DATASET SECTION:

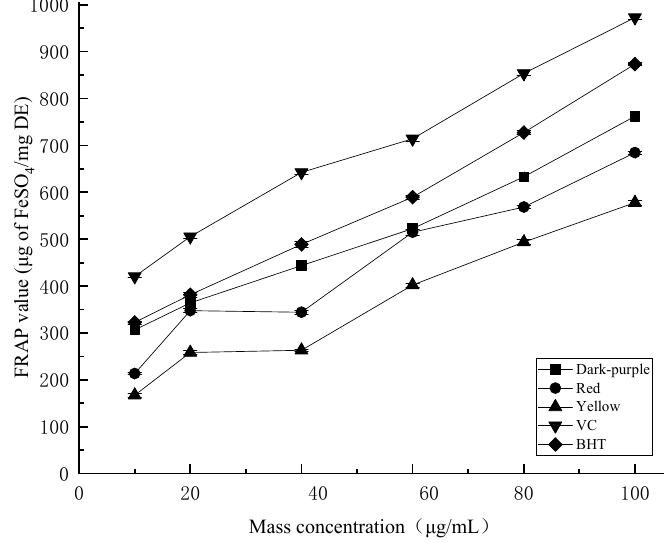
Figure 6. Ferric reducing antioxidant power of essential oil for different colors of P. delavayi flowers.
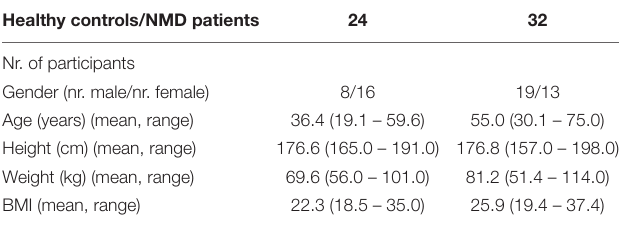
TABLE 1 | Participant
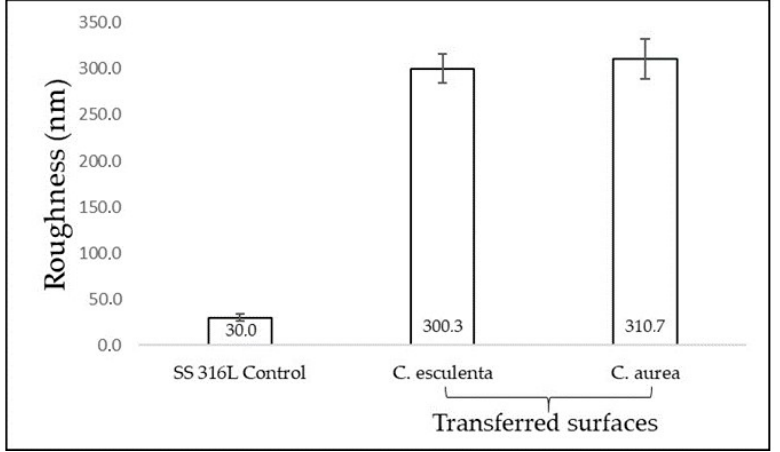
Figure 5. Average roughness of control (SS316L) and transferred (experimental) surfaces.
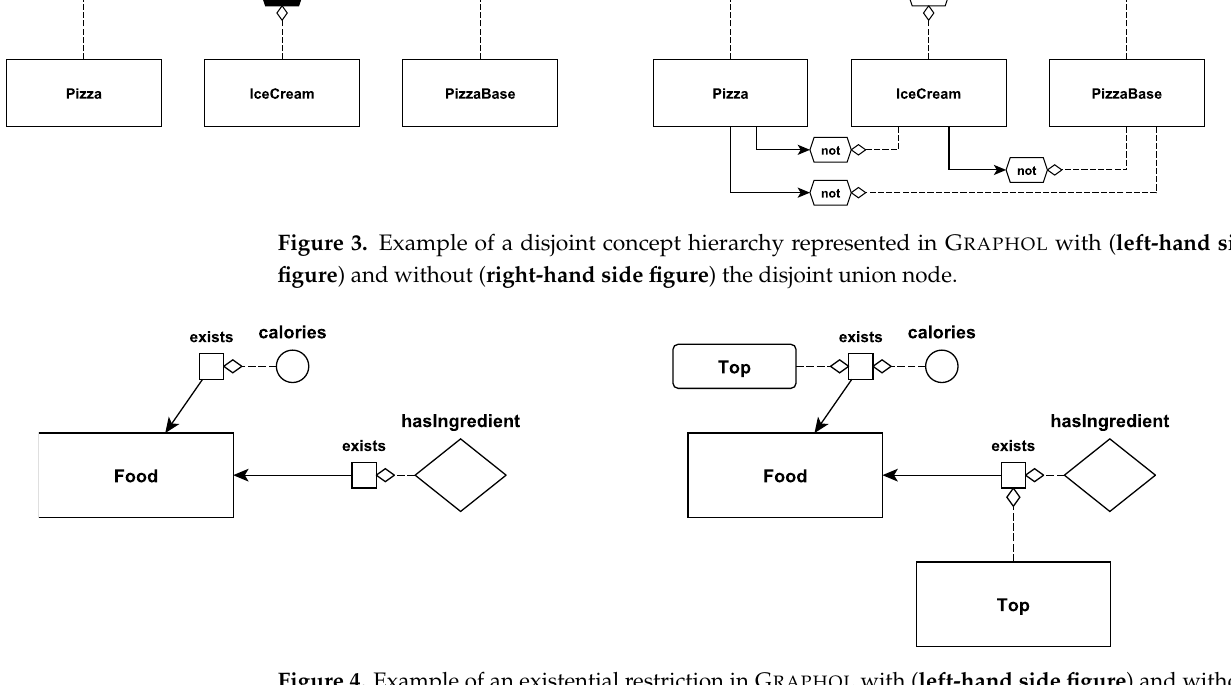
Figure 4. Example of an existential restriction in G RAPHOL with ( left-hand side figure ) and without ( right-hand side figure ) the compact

YOUR ASSIGNMENT: From the first line to the last, retype the data exactly, but omit every image.

RESPONSE BOX:
Figure 6. Ferric reducing antioxidant power of essential oil for different colors of P. delavayi flowers.
TABLE 1 | Participant
Figure 5. Average roughness of control (SS316L) and transferred (experimental) surfaces.
Figure 4. Example of an existential restriction in G RAPHOL with ( left-hand side figure ) and without ( right-hand side figure ) the compact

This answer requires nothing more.